● **Source passage**

-=-=-

“In a case involving [sentencing] an individual who was under 18 when he or she committed a homicide [to life without parole], a State’s discretionary sentencing system is both constitutionally necessary and constitutionally sufficient.” (Slip op. at 5) (emphasis added).
Under Miller v. Alabama, 567 U.S. 460 (2012), an individual who commits a homicide when he or she is under 18 may be sentenced to life without parole, but only if the sentence is not mandatory and the sentencer therefore has discretion to impose a lesser punishment. In this case, a Mississippi trial judge acknowledged his sentencing discretion under Miller and then sentenced petitioner Brett Jones to life without parole for a murder that Jones committed when he was under 18. The Mississippi Court of Appeals affirmed, concluding that the discretionary sentencing procedure satisfied Miller.

-=-=-

● **Given records**
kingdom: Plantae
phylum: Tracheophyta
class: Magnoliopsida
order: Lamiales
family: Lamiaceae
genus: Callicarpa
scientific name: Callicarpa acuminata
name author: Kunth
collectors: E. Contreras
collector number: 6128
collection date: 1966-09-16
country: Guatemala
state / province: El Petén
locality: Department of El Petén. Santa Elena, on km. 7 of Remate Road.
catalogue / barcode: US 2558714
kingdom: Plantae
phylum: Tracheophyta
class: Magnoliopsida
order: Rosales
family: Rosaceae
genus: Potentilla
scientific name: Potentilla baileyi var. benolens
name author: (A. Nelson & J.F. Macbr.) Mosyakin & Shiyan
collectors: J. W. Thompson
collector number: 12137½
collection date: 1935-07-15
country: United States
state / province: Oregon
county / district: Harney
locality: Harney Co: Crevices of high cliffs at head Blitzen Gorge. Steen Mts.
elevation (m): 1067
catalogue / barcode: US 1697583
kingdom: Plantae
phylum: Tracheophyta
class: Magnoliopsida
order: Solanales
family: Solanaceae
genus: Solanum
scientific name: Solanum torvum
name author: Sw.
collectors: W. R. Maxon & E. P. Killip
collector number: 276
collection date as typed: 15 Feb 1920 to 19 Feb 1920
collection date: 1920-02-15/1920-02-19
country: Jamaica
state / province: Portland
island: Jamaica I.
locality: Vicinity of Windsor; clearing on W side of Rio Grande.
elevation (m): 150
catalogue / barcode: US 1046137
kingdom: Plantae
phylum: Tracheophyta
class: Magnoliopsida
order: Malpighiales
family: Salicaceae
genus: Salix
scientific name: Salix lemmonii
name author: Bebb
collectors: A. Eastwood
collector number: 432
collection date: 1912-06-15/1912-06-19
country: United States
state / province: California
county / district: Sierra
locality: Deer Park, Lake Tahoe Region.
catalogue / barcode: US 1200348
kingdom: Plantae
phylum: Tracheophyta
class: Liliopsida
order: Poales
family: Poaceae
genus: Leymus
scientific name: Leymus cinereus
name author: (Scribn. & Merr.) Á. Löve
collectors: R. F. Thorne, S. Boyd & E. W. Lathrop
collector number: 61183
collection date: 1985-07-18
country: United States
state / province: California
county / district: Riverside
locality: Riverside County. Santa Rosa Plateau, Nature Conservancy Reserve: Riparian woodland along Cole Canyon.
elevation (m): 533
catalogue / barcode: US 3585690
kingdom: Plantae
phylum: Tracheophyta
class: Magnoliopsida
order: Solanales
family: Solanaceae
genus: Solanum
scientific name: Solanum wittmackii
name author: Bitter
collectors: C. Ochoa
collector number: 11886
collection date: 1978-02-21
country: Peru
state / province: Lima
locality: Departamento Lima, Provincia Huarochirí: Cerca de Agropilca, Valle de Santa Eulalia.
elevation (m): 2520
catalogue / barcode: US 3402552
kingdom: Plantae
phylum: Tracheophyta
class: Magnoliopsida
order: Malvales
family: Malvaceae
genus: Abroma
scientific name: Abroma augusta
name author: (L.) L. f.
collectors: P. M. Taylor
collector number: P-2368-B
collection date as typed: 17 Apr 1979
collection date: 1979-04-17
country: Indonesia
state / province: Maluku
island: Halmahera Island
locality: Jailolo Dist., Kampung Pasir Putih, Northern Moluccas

-=-=-

● **Required task 1**
According to the sentencing passage, which court affirmed the life-without-parole sentence given to Brett Jones?
● **Required task 2**
Restate the part of the sentencing passage that begins at the words "Under Miller v." and stops after "procedure satisfied Miller.", swapping "homicide" for "killing" throughout.

● **Task answer 1**
The Mississippi Court of Appeals.

● **Task answer 2**
Under Miller v. Alabama, 567 U.S. 460 (2012), an individual who commits a killing when he or she is under 18 may be sentenced to life without parole, but only if the sentence is not mandatory and the sentencer therefore has discretion to impose a lesser punishment. In this case, a Mississippi trial judge acknowledged his sentencing discretion under Miller and then sentenced petitioner Brett Jones to life without parole for a murder that Jones committed when he was under 18. The Mississippi Court of Appeals affirmed, concluding that the discretionary sentencing procedure satisfied Miller.